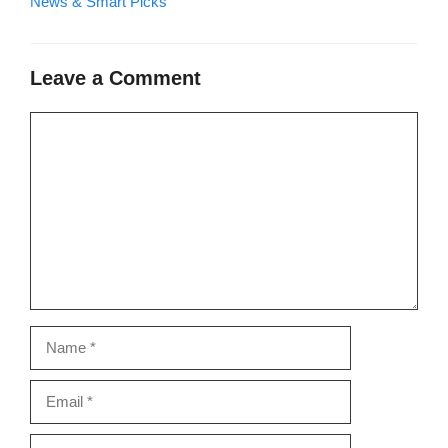
News & Smart Picks
Leave a Comment
Comment
Name
Email
Website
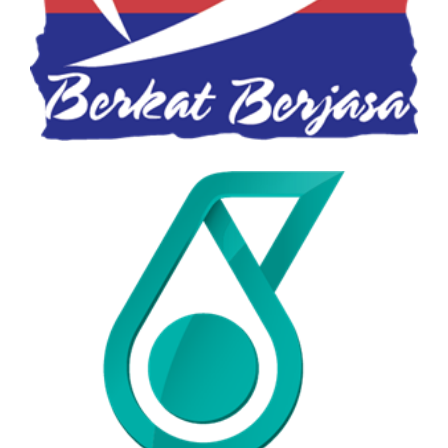
Petronas Food Bank
PETRONAS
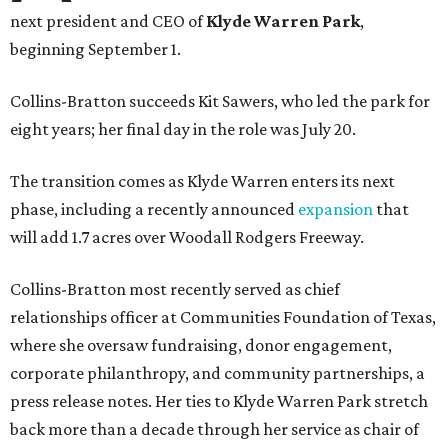
next president and CEO of
Klyde Warren Park
,
beginning September 1.
Collins-Bratton succeeds Kit Sawers, who led the park for
eight years; her final day in the role was July 20.
The transition comes as Klyde Warren enters its next
phase, including a recently announced
expansion
that
will add 1.7 acres over Woodall Rodgers Freeway.
Collins-Bratton most recently served as chief
relationships officer at Communities Foundation of Texas,
where she oversaw fundraising, donor engagement,
corporate philanthropy, and community partnerships, a
press release notes. Her ties to Klyde Warren Park stretch
back more than a decade through her service as chair of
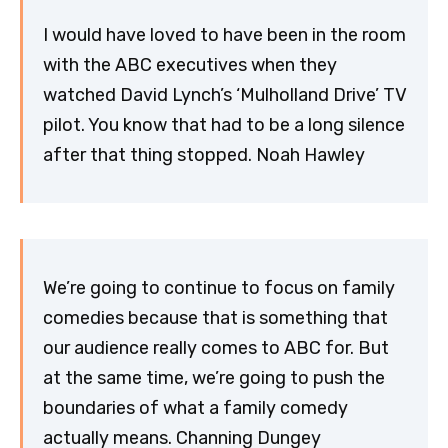
I would have loved to have been in the room
with the ABC executives when they
watched David Lynch’s ‘Mulholland Drive’ TV
pilot. You know that had to be a long silence
after that thing stopped. Noah Hawley
We’re going to continue to focus on family
comedies because that is something that
our audience really comes to ABC for. But
at the same time, we’re going to push the
boundaries of what a family comedy
actually means. Channing Dungey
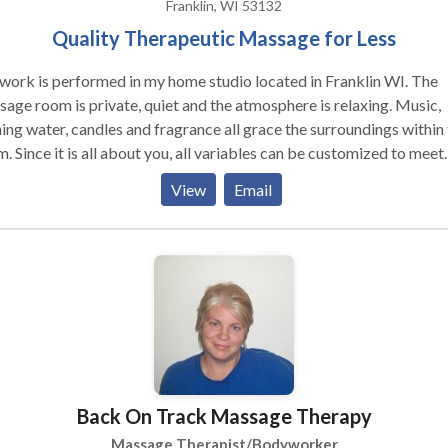
Franklin, WI 53132
Quality Therapeutic Massage for Less
ork is performed in my home studio located in Franklin WI. The
age room is private, quiet and the atmosphere is relaxing. Music,
ing water, candles and fragrance all grace the surroundings within
. Since it is all about you, all variables can be customized to meet
 needs. There are stairs leading to the room and adjustments can 
View
Email
 unable to walk up the staircase. I work with professional grade
ucts using Biotone lotions, oils and gels.
Back On Track Massage Therapy
Massage Therapist/Bodyworker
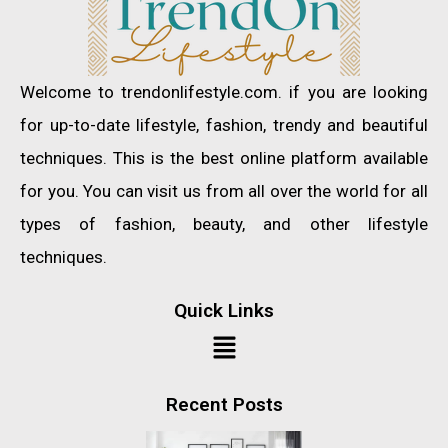
Welcome to trendonlifestyle.com. if you are looking
for up-to-date lifestyle, fashion, trendy and beautiful
techniques. This is the best online platform available
for you. You can visit us from all over the world for all
types of fashion, beauty, and other lifestyle
techniques.
Quick Links
Recent Posts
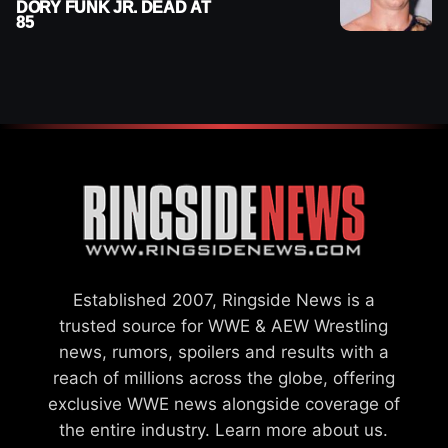
DORY FUNK JR. DEAD AT
85
Established 2007, Ringside News is a
trusted source for WWE & AEW Wrestling
news, rumors, spoilers and results with a
reach of millions across the globe, offering
exclusive WWE news alongside coverage of
the entire industry.
Learn more about us.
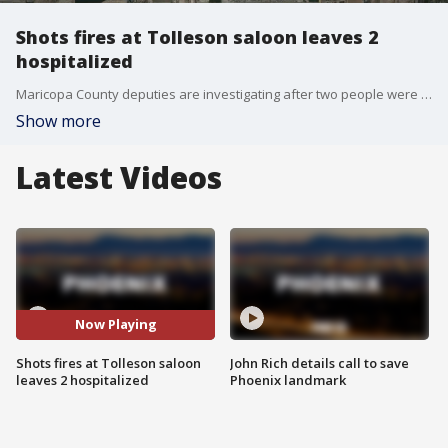
Shots fires at Tolleson saloon leaves 2
hospitalized
Maricopa County deputies are investigating after two people were shot at the Long Branch Saloon in Tolleson late Saturday night.
Show more
Latest Videos
Now Playing
Shots fires at Tolleson saloon
John Rich details call to save
leaves 2 hospitalized
Phoenix landmark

——

» What the task requires:
Copy every line above exactly, but leave out the pictures.

» Result:
News & Smart Picks
Leave a Comment
Comment
Name
Email
Website
Petronas Food Bank
PETRONAS
next president and CEO of
Klyde Warren Park
,
beginning September 1.
Collins-Bratton succeeds Kit Sawers, who led the park for
eight years; her final day in the role was July 20.
The transition comes as Klyde Warren enters its next
phase, including a recently announced
expansion
that
will add 1.7 acres over Woodall Rodgers Freeway.
Collins-Bratton most recently served as chief
relationships officer at Communities Foundation of Texas,
where she oversaw fundraising, donor engagement,
corporate philanthropy, and community partnerships, a
press release notes. Her ties to Klyde Warren Park stretch
back more than a decade through her service as chair of
I would have loved to have been in the room
with the ABC executives when they
watched David Lynch’s ‘Mulholland Drive’ TV
pilot. You know that had to be a long silence
after that thing stopped. Noah Hawley
We’re going to continue to focus on family
comedies because that is something that
our audience really comes to ABC for. But
at the same time, we’re going to push the
boundaries of what a family comedy
actually means. Channing Dungey
Franklin, WI 53132
Quality Therapeutic Massage for Less
ork is performed in my home studio located in Franklin WI. The
age room is private, quiet and the atmosphere is relaxing. Music,
ing water, candles and fragrance all grace the surroundings within
. Since it is all about you, all variables can be customized to meet
 needs. There are stairs leading to the room and adjustments can 
View
Email
 unable to walk up the staircase. I work with professional grade
ucts using Biotone lotions, oils and gels.
Back On Track Massage Therapy
Massage Therapist/Bodyworker
Welcome to trendonlifestyle.com. if you are looking
for up-to-date lifestyle, fashion, trendy and beautiful
techniques. This is the best online platform available
for you. You can visit us from all over the world for all
types of fashion, beauty, and other lifestyle
techniques.
Quick Links
Recent Posts
DORY FUNK JR. DEAD AT
85
Established 2007, Ringside News is a
trusted source for WWE & AEW Wrestling
news, rumors, spoilers and results with a
reach of millions across the globe, offering
exclusive WWE news alongside coverage of
the entire industry.
Learn more about us.
Shots fires at Tolleson saloon leaves 2
hospitalized
Maricopa County deputies are investigating after two people were shot at the Long Branch Saloon in Tolleson late Saturday night.
Show more
Latest Videos
Now Playing
Shots fires at Tolleson saloon
John Rich details call to save
leaves 2 hospitalized
Phoenix landmark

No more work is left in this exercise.